Sie liefern ALA, das der Körper nur schlecht in DHA umwandelt. Bieten Sie ALA-reiche Lebensmittel weiterhin für die allgemeine Gesundheit an, ziehen Sie aber Algen-DHA in Betracht, wenn Ihre Familie Fisch meidet und die Formel kein DHA liefert.
Welche Fische sind am besten und welche sollten wir vermeiden?
Gut geeignete, quecksilberarme, DHA-reiche Optionen sind Lachs, Forelle, Sardinen, Hering, Pollack, Sardellen und Atlantische Makrele. Vermeiden Sie Hai, Schwertfisch, Königsmakrele, Tilefisch aus dem Golf von Mexiko und Bigeye-Thunfisch. Folgen Sie den Fischsicherheits-Empfehlungen von AAP und NHS.
Kann ich meinem Baby Lebertran geben?
Vermeiden Sie Lebertran bei Säuglingen, es sei denn, Ihr Arzt rät dazu. Er kann sehr hohe Mengen an Vitamin A und D enthalten. Wenn ein Supplement nötig ist, wählen Sie ein säuglingstaugliches Algen-DHA-Produkt ohne übermäßige fettlösliche Vitamine.

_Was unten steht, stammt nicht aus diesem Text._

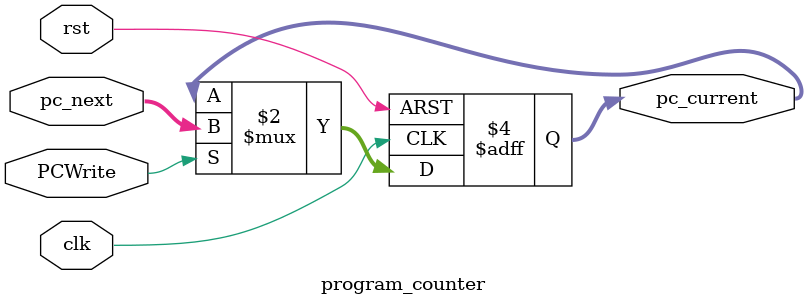
<source format=v>
`timescale 1ns / 1ps

module program_counter(
    input clk,rst,PCWrite,
    input [31:0] pc_next,
    output reg [31:0] pc_current
);

always @(posedge clk or posedge rst) begin
    if (rst) begin
        pc_current <= 32'b0;
    end
    else if (PCWrite) begin
        pc_current <= pc_next;
    end
    // If PCWrite is low, PC maintains its current value (stall)
end

endmodule
</source>
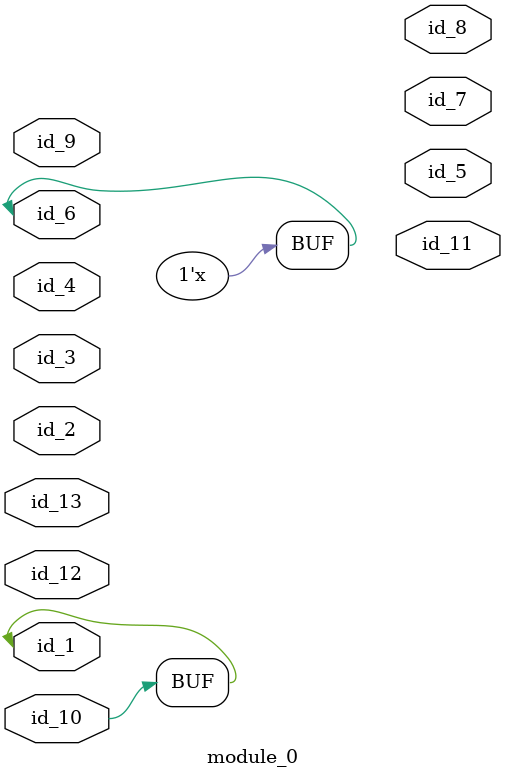
<source format=v>
module module_0 (
    id_1,
    id_2,
    id_3,
    id_4,
    id_5,
    id_6,
    id_7,
    id_8,
    id_9,
    id_10,
    id_11,
    id_12,
    id_13
);
  input id_13;
  inout id_12;
  output id_11;
  input id_10;
  input id_9;
  output id_8;
  output id_7;
  inout id_6;
  output id_5;
  input id_4;
  input id_3;
  inout id_2;
  inout id_1;
  initial begin
    id_1 <= id_10;
    id_6[1'd0] = id_6;
  end
endmodule

</source>
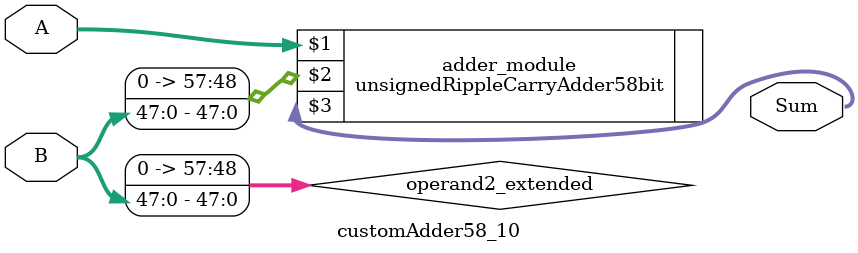
<source format=v>
module customAdder58_10(
                        input [57 : 0] A,
                        input [47 : 0] B,
                        
                        output [58 : 0] Sum
                );

        wire [57 : 0] operand2_extended;
        
        assign operand2_extended =  {10'b0, B};
        
        unsignedRippleCarryAdder58bit adder_module(
            A,
            operand2_extended,
            Sum
        );
        
        endmodule
        
</source>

Reduziert Kochen oder Einfrieren von Fisch DHA?
Typische Haushaltszubereitung und Einfrieren haben im Vergleich zur insgesamt gelieferten DHA nur geringe Auswirkungen. Backen, Dämpfen oder in der Pfanne Garen und gut zerkleinert, vollständig durchgegart servieren.
Wenn ich DHA beim Stillen einnehme, braucht mein Baby dann noch Tropfen?
In der Regel nicht. Eine Aufnahme von 200–300 mg DHA/Tag durch die stillende Person erhöht den DHA-Gehalt der Milch und versorgt das Baby. Besprechen Sie dies mit Ihrem Kinderarzt, wenn Ihr Baby besondere medizinische Bedürfnisse hat.